Ruşen Çakır
Habertürk
Kürt meselesinin ideolojik bir kavgadan çok Türkiye'nin önünde
çözülmesi gereken bir engel olduğunun farkına varılması medyadaki
pek çok ismin meseleye yaklaşımını değiştirdi. Elbette bunda
Hükümetin kararlı birşekilde çözüm sürecini gündemin temel
maddelerinden biri olarak tutmasının da payı var.

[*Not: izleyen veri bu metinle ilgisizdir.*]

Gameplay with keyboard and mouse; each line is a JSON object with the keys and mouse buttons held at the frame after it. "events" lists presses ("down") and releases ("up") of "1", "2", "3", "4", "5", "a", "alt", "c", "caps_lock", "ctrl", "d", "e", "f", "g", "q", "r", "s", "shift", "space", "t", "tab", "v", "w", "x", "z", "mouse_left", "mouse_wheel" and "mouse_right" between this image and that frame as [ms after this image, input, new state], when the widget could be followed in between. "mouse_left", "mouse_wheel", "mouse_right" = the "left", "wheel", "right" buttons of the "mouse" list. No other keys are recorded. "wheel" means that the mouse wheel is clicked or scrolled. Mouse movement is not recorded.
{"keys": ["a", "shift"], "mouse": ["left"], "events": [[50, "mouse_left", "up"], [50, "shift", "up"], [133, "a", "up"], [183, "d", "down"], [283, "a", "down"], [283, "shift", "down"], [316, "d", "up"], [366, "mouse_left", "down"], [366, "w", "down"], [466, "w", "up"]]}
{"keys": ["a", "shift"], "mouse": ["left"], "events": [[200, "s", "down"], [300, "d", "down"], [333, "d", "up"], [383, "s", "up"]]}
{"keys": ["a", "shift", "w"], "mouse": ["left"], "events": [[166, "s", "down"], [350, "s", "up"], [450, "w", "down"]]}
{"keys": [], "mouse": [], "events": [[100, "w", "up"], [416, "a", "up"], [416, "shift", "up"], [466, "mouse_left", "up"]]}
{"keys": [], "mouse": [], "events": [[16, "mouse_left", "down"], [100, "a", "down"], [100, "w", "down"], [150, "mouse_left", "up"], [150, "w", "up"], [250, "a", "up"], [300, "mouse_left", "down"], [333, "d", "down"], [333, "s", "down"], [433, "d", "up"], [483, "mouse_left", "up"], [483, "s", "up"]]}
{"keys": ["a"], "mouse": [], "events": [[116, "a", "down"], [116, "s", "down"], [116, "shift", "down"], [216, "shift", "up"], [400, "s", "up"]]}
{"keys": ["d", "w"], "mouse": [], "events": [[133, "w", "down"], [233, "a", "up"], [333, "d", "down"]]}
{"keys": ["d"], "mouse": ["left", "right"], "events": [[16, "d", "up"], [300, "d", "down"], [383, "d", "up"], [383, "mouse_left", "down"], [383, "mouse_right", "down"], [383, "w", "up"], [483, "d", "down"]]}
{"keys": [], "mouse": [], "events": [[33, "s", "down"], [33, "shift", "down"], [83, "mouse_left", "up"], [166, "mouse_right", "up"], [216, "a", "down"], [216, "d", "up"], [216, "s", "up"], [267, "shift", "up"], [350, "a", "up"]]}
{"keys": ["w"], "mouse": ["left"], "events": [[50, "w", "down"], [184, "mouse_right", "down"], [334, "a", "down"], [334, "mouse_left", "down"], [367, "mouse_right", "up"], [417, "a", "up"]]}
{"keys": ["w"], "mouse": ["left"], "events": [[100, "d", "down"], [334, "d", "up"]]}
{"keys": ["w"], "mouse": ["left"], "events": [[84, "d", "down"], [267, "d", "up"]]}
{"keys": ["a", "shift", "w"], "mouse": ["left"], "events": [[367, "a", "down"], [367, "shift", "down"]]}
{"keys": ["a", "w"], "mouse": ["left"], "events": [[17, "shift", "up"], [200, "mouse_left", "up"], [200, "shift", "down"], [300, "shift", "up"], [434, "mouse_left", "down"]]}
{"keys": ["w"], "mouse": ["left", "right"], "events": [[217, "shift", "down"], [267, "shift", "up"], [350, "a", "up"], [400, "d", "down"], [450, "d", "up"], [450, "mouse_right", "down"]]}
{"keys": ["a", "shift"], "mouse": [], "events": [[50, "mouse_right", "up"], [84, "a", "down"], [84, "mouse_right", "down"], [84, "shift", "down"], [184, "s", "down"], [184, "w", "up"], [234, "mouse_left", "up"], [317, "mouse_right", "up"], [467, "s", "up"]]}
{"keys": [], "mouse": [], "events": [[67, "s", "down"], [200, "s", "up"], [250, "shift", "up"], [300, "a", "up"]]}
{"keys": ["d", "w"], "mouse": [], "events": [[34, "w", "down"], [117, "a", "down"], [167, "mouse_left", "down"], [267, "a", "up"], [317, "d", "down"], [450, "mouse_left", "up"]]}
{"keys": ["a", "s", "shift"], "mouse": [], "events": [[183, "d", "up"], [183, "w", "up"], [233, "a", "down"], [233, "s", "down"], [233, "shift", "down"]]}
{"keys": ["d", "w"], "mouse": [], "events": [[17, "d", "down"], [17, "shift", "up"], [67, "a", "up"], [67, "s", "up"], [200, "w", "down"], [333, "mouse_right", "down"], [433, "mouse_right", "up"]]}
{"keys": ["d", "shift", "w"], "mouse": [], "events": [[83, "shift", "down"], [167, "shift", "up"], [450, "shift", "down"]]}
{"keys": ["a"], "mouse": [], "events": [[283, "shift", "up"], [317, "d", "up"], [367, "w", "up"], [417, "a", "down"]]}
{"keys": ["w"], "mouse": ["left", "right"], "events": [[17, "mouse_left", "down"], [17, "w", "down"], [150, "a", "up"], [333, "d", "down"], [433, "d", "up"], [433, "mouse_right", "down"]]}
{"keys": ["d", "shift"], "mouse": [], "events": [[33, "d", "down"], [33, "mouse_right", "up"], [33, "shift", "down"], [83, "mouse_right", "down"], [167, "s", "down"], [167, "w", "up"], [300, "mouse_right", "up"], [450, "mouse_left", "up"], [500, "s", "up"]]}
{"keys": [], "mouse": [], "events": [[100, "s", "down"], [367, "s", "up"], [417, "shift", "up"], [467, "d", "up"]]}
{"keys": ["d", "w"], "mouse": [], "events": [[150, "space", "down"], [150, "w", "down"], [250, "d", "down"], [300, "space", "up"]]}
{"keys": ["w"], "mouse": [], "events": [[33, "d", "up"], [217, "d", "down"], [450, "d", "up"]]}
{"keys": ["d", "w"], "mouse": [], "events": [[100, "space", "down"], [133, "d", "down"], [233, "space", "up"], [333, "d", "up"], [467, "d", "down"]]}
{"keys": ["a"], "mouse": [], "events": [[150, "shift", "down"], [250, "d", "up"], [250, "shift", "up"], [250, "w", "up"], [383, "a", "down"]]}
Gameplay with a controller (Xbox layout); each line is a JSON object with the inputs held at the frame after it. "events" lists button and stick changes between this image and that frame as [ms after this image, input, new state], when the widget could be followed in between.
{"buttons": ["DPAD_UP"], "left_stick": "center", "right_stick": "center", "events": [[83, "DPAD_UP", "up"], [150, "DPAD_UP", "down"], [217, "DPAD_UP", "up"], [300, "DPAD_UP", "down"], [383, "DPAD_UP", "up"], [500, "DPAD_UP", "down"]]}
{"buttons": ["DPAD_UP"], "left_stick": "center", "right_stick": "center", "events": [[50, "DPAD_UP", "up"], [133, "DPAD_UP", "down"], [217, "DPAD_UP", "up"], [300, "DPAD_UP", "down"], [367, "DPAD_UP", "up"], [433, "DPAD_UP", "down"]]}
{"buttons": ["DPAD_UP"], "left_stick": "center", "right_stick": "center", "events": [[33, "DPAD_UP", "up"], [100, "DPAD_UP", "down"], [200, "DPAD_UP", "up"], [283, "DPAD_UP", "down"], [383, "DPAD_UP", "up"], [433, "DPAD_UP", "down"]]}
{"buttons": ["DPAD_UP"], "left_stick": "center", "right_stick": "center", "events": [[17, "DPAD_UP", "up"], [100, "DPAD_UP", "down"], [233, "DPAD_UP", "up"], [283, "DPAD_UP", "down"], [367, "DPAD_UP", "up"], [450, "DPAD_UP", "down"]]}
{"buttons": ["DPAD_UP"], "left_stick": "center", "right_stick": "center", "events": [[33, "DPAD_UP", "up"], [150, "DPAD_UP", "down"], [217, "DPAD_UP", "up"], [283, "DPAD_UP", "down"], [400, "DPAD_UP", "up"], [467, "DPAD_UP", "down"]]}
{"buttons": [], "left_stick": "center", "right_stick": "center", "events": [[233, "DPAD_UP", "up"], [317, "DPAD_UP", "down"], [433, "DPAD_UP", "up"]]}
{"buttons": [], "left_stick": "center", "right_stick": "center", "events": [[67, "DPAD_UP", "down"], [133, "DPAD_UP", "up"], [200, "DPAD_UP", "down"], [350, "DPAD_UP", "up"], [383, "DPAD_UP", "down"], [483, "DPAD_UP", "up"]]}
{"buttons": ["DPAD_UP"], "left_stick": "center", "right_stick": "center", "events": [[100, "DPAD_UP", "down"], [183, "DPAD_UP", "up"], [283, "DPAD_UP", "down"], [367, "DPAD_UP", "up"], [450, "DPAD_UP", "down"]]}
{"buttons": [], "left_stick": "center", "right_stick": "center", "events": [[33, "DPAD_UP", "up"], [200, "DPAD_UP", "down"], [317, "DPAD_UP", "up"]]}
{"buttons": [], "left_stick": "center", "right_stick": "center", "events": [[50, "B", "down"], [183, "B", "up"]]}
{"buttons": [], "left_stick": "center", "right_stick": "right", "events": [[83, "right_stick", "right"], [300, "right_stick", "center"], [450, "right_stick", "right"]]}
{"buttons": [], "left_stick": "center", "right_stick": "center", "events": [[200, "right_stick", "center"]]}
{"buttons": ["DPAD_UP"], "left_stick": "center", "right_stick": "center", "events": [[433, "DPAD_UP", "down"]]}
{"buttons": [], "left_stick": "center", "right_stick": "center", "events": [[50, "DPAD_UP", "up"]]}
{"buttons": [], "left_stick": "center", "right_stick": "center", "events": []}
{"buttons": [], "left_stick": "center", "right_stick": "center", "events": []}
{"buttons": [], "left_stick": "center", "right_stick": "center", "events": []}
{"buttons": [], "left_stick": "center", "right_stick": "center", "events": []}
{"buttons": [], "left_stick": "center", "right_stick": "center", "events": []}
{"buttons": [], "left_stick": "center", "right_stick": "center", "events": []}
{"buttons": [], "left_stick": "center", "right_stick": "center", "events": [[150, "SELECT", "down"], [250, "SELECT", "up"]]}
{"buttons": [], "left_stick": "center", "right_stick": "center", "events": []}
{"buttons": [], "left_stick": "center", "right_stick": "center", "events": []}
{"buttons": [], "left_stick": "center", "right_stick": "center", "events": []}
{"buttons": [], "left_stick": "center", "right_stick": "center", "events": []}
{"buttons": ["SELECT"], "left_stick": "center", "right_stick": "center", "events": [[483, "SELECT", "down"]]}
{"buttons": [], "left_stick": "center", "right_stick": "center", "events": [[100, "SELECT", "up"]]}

Ancak yıllardan beri bu sorun çözülmeden Türkiye'nin istediği
noktaya gelemeyeceğini söyleyenler de var. Ruşen Çakır bu ikinci
gruptaki isimlerden biri.
Yaşananları bir gazeteci perspektifi ile, anlamak, anlamlandırmak
ve aktarmak için uğraşıyor.
Bugün gazetesinde kaleme aldığı, Kandil yine Öcalan'ın
elini güçlendiriyor başlıklı yazısı da anlama,
anlamlandırma ve aktarma çabasının bir parçası.
"Dün önce Habertürk’te
Zülfikar Ali Aydın’ın, PKK/KCK yöneticilerinin, “Öcalan’ın atacağı
adımlara bağlı kalma” kararı aldığı, bunu Kandil’e gelen HDP
heyetine ilettiği haberi geldi. Habere göre Suriye ve Irak’ta
(IŞ)İD ile savaş sürdüğü için mutlak anlamda silah bırakmanın şu
aşamada söz konusu olmadığı, ancak Türkiye’deki silahlı güçlerin
geri çekilmesinin kararlaştırıldığı da
belirtiliyordu." diyerek son gelişmeleri aktardıktan sonra
köşesinde şöyle çarpıcı bir yoruma imza atıyor:
Tam da bu nokta Kandil’in,
hükümetin algı yönetimi oluşturma çalışmakla suçlamasına
geçebiliriz.
Evet böyle bir çalışma var ancak çok da başarılı olduğunu söylemek
mümkün değil. Değil zira bu çalışma, artık iyice eskimiş ve
inandırıcılığını kaybetmiş "İmralı iyi, Kandil
kötü" önermesi üzerinden yükseliyor.
Örneğin HDP heyeti Kandil’e gitmek üzereyken medyada yine bol
sayıda "Öcalan ile anlaşıldı ancak KCK/PKK yönetiminin ne
yapacağı belli olmaz" minvalinde haber ve yorumlar
çıkarıldı.
Defalarca yazıp söyledim ama tekrarlamak şart: Öcalan’ın
İmralı’da hapsedilmesinden belli bir süre sonra yürürlüğe sokulan
ve son çözüm süreciyle birlikte iyice tırmandırılan "İmralı iyi,
Kandil kötü" söylemini bir kenara bırakıp şu soru üzerine
düşünelim:
Şu ana kadar İmralı ve Kandil’in birbirlerini
yıprattıklarına hiç tanık olduk mu? Geçen süre zarfında İmralı ve
Kandil birlikte güçlenmedi mi? Gelinen noktada Kürt Siyasi Hareketi
altın çağını yaşamıyor mu?
Ve yapılan son açıklamaya bakıp
soralım: Burada Öcalan’ı zor durumda bırakabilecek herhangi bir
ifade var mı? Daha açık soralım: Hükümeti eleştiriyi ön
plana alan bu tür PKK/KCK açıklamalarının Öcalan’ın masada elini
daha güçlendirdiği açık değil mi?
Siyasi iktidar gelişmelerden ne derece memnundur
bilemiyorum ama açık kaynaklara baktığımda İmralısı,
Kandili, partisi ve kitle tabanıyla Kürt Siyasi Hareketi’nin
sürecin gidişatından fazla şikayetçi olmadıklarını, olmalarını
gerektiren fazla bir şey yaşanmadığını
söyleyebilirim.
Ruşen Çakır olan bitene siyasetin
çarpıtmaları dışında bakmaya çaba gösteren bu çarpıcı
analiziyle günün köşe yazarı
oldu.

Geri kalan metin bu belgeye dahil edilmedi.